Yeni Üyelik
8.
Bölüm

8. Sıcak Nefesler

@yarrens

Zara'nın bakış açısı

 

Fırat’ın yanında bahçede yürürken, her adımda bu dünyaya daha derin bir adım attığımı hissediyordum. Yanımda yürüyen bu adamın karanlık yüzünü, sakin ve kendinden emin duruşunun ardındaki derinliği ilk kez bu kadar net görüyordum. Yine de kendimi bu dünyanın çekimine kapılmaktan alıkoyamıyordum. Belki de bunun sebebi, Fırat’ın peşinde olan o güçtü.

Bir süre sessiz kaldıktan sonra, Fırat konuşmaya başladı. “Şimdi burada olduğuna göre, artık bu hayatın kurallarını öğrenmen gerekiyor, Zara,” dedi. Sesi derin ve kontrolü elinde tutan bir tondaydı. “Bu ailenin kendi düzeni var ve herkes bu düzene uymak zorunda.”

Ona döndüm. “Kendi kuralları olan bir dünyada, kendi hayatımı nasıl sürdürebilirim?” diye sordum, biraz meydan okurcasına.

Gözleri bir an için ciddiyetle parladı. “Bu, senin ne kadar güçlü olduğuna bağlı. Burada zayıflık gösterirsen, herkes bunu fark eder ve seni kendi oyunlarına çekmeye çalışır,” diye yanıtladı. Yüzünde bir sır saklıyor gibi bir ifade vardı, ama ardında daha derin bir bakış hissediliyordu.

Birkaç adım daha attıktan sonra bir anda durup bana döndü. “Bu dünyada güvende kalmak istiyorsan benimle işbirliği yapmalısın,” dedi ve gözlerini gözlerime dikti. “Burada benim korumam altında olacaksın, ama bunun bir bedeli var.” Bu sözleri, ikimizin arasındaki dengeyi bir kez daha hatırlatıyordu.

“Anlamaya çalışıyorum,” dedim kısık bir sesle.
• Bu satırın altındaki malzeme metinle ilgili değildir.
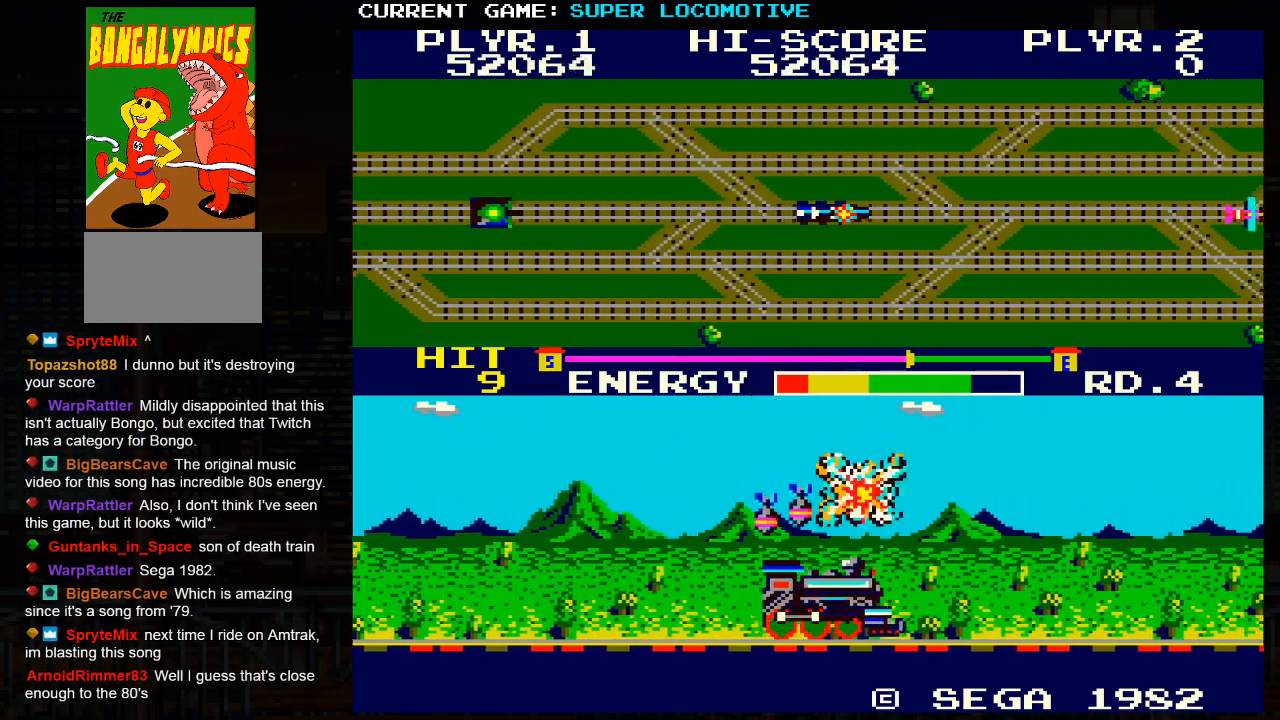
{"buttons": ["SQUARE"], "left_stick": "left", "events": [[117, "SQUARE", "down"], [350, "SQUARE", "up"], [467, "SQUARE", "down"]]}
Bu dünyada kendimi ne kadar güçlü tutmaya çalışsam da, her şeyin ne kadar karmaşık olduğunu görüyordum.

Fırat başıyla onayladı ve hafif bir tebessümle, “Güçlü kal, Zara. Senin gücün bana olduğu kadar kendine de fayda sağlayacak,” dedi.

O an, bu dünyaya adım attığım andan beri yaşadığım belirsizliklerin içinde kaybolmuş hissetsem de, artık burada kalmak zorunda olduğumu biliyordum. Bu dünyada, her birimiz kendi sınırlarımızı zorlayarak hayatta kalacaktık ve Fırat’ın yanında olmak, bu karmaşada kendi yerimi bulmak demekti.

---

Aynı gün içinde derya ile çalıştıgım kafe'ye istifamı vermiştim. Fırat’ın malikanesinde geçirdiğim o ilk gecenin ardından, günün ilk ışıklarıyla birlikte, Fırat beni kendi evime götürmek üzere hazırlandı. Kendi eşyalarımı toplayıp onun malikanesine taşınmak fikri bir yandan garip gelse de, artık bu yeni dünyanın kurallarına göre oynamam gerektiğini kabul etmiştim. Yanımdan ayrılmayacağını, bu süreci kendi yöntemiyle yöneteceğini belli ediyordu.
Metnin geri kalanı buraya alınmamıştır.